Records from a data source
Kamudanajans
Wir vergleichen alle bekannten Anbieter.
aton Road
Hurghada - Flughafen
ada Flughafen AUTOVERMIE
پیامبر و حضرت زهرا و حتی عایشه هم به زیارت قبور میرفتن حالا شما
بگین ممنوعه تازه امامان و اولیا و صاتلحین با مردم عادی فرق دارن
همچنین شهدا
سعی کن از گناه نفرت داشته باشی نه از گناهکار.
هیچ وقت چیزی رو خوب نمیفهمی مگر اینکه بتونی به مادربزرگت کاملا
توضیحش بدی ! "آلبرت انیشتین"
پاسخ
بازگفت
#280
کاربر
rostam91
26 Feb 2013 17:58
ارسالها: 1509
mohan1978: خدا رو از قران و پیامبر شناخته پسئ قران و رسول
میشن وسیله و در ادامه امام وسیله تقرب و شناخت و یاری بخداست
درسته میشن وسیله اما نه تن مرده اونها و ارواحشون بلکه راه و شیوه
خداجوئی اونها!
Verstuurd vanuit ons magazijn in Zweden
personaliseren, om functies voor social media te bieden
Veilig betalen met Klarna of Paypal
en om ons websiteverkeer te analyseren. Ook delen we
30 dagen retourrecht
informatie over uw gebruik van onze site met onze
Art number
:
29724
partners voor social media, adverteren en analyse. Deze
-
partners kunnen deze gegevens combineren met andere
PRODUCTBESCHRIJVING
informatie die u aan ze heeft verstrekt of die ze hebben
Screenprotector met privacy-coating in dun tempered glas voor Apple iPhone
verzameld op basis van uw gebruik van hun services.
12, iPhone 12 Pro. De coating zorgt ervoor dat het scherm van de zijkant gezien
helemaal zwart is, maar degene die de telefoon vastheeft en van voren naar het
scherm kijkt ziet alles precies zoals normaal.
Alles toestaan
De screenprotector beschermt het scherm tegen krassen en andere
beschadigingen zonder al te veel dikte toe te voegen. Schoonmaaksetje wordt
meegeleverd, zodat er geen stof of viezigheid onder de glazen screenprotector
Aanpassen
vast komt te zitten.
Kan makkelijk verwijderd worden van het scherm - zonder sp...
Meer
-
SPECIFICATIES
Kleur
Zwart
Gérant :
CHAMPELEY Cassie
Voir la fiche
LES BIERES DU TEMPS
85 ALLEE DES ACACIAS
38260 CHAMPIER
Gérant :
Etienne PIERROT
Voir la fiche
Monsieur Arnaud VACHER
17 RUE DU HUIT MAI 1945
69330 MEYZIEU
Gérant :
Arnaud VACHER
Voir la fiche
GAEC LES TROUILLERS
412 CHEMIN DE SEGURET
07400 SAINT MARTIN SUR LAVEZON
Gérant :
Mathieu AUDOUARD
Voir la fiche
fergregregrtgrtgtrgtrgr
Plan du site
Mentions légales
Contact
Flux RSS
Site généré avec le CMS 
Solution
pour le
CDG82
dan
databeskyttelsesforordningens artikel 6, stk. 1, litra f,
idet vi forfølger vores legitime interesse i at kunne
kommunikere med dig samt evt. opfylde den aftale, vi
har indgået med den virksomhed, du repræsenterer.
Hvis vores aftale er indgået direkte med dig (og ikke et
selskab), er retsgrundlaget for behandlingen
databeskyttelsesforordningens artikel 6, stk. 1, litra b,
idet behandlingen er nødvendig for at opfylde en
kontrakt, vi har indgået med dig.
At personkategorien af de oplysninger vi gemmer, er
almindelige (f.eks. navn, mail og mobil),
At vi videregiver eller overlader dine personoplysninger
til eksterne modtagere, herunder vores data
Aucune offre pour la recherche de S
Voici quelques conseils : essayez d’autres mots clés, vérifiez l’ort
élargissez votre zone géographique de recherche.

● **Activity**
Retype all of the data word for word.

● **Problem solution**
Kamudanajans
Wir vergleichen alle bekannten Anbieter.
aton Road
Hurghada - Flughafen
ada Flughafen AUTOVERMIE
پیامبر و حضرت زهرا و حتی عایشه هم به زیارت قبور میرفتن حالا شما
بگین ممنوعه تازه امامان و اولیا و صاتلحین با مردم عادی فرق دارن
همچنین شهدا
سعی کن از گناه نفرت داشته باشی نه از گناهکار.
هیچ وقت چیزی رو خوب نمیفهمی مگر اینکه بتونی به مادربزرگت کاملا
توضیحش بدی ! "آلبرت انیشتین"
پاسخ
بازگفت
#280
کاربر
rostam91
26 Feb 2013 17:58
ارسالها: 1509
mohan1978: خدا رو از قران و پیامبر شناخته پسئ قران و رسول
میشن وسیله و در ادامه امام وسیله تقرب و شناخت و یاری بخداست
درسته میشن وسیله اما نه تن مرده اونها و ارواحشون بلکه راه و شیوه
خداجوئی اونها!
Verstuurd vanuit ons magazijn in Zweden
personaliseren, om functies voor social media te bieden
Veilig betalen met Klarna of Paypal
en om ons websiteverkeer te analyseren. Ook delen we
30 dagen retourrecht
informatie over uw gebruik van onze site met onze
Art number
:
29724
partners voor social media, adverteren en analyse. Deze
-
partners kunnen deze gegevens combineren met andere
PRODUCTBESCHRIJVING
informatie die u aan ze heeft verstrekt of die ze hebben
Screenprotector met privacy-coating in dun tempered glas voor Apple iPhone
verzameld op basis van uw gebruik van hun services.
12, iPhone 12 Pro. De coating zorgt ervoor dat het scherm van de zijkant gezien
helemaal zwart is, maar degene die de telefoon vastheeft en van voren naar het
scherm kijkt ziet alles precies zoals normaal.
Alles toestaan
De screenprotector beschermt het scherm tegen krassen en andere
beschadigingen zonder al te veel dikte toe te voegen. Schoonmaaksetje wordt
meegeleverd, zodat er geen stof of viezigheid onder de glazen screenprotector
Aanpassen
vast komt te zitten.
Kan makkelijk verwijderd worden van het scherm - zonder sp...
Meer
-
SPECIFICATIES
Kleur
Zwart
Gérant :
CHAMPELEY Cassie
Voir la fiche
LES BIERES DU TEMPS
85 ALLEE DES ACACIAS
38260 CHAMPIER
Gérant :
Etienne PIERROT
Voir la fiche
Monsieur Arnaud VACHER
17 RUE DU HUIT MAI 1945
69330 MEYZIEU
Gérant :
Arnaud VACHER
Voir la fiche
GAEC LES TROUILLERS
412 CHEMIN DE SEGURET
07400 SAINT MARTIN SUR LAVEZON
Gérant :
Mathieu AUDOUARD
Voir la fiche
fergregregrtgrtgtrgtrgr
Plan du site
Mentions légales
Contact
Flux RSS
Site généré avec le CMS 
Solution
pour le
CDG82
dan
databeskyttelsesforordningens artikel 6, stk. 1, litra f,
idet vi forfølger vores legitime interesse i at kunne
kommunikere med dig samt evt. opfylde den aftale, vi
har indgået med den virksomhed, du repræsenterer.
Hvis vores aftale er indgået direkte med dig (og ikke et
selskab), er retsgrundlaget for behandlingen
databeskyttelsesforordningens artikel 6, stk. 1, litra b,
idet behandlingen er nødvendig for at opfylde en
kontrakt, vi har indgået med dig.
At personkategorien af de oplysninger vi gemmer, er
almindelige (f.eks. navn, mail og mobil),
At vi videregiver eller overlader dine personoplysninger
til eksterne modtagere, herunder vores data
Aucune offre pour la recherche de S
Voici quelques conseils : essayez d’autres mots clés, vérifiez l’ort
élargissez votre zone géographique de recherche.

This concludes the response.